Tahliye edilmeden 50 gün önce Şam'daki Genel İstihbarat Merkezi'ne götürüldüğünü söyleyen Ebu Ras, "Bize 'Ailelerinizin yanına dönüyorsunuz. Kesinlikle yemeniz gerekiyor' diyerek sürekli yiyecek getiriyorlardı. Genel İstihbarat Merkezine getirildiğimizde bir deri kemik kalmıştık. 50 gün içinde sanırım 50 kilogramdan 60 kilograma kadar çıkmıştım." diye konuştu.
Ebu Ras, serbest kaldıktan sonraki ilk 2-3 yılın çok zor geçtiğini vurguladı ve "Bu dönemde rüyalarımda Saydnaya'da olduğumu görüyordum. Çevremin desteğiyle çok şükür bu sorunu atlattım." dedi.

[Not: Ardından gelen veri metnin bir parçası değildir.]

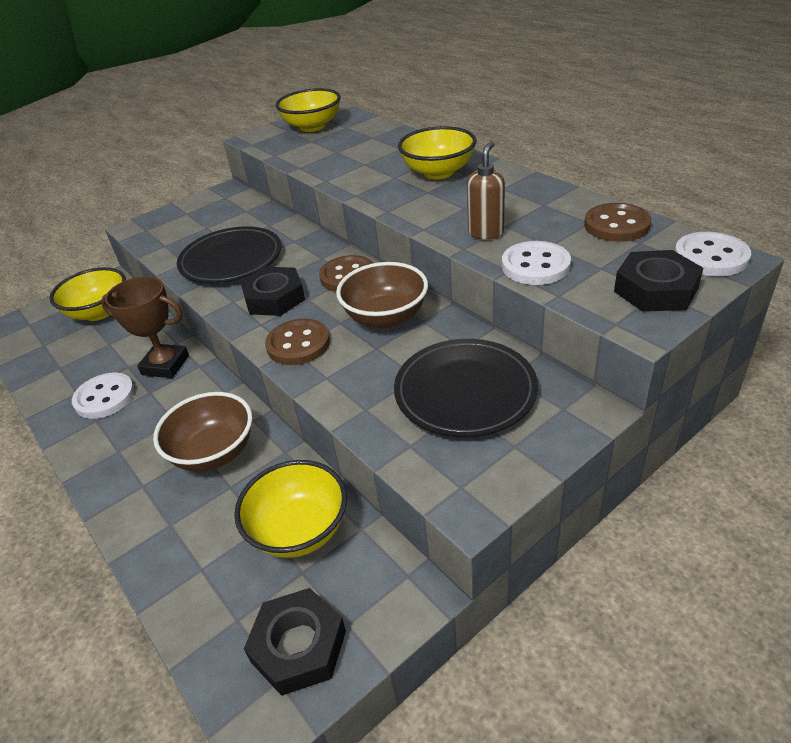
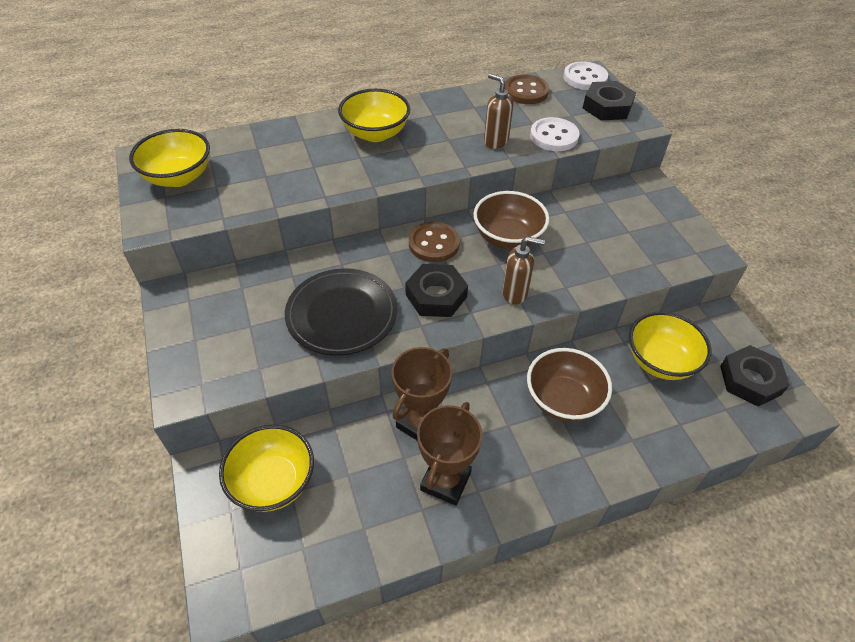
camera: 75 degrees left, 10 degrees up
(105, 397) = (445, 481): white button -> brown trophy
(298, 344) = (515, 294): brown button -> brown soap dispenser
(465, 392) = (613, 225): black plate -> none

Özgürlüğüne kavuştuktan sonra tutuklular için uluslararası topluma defalarca seslendiğini ancak bir sonuç alamadığını aktaran Ebu Ras, "Uluslararası topluma seslenmenin hiçbir faydası yok. Çünkü isteselerdi tutukluları kurtarırlardı." ifadelerini kullandı.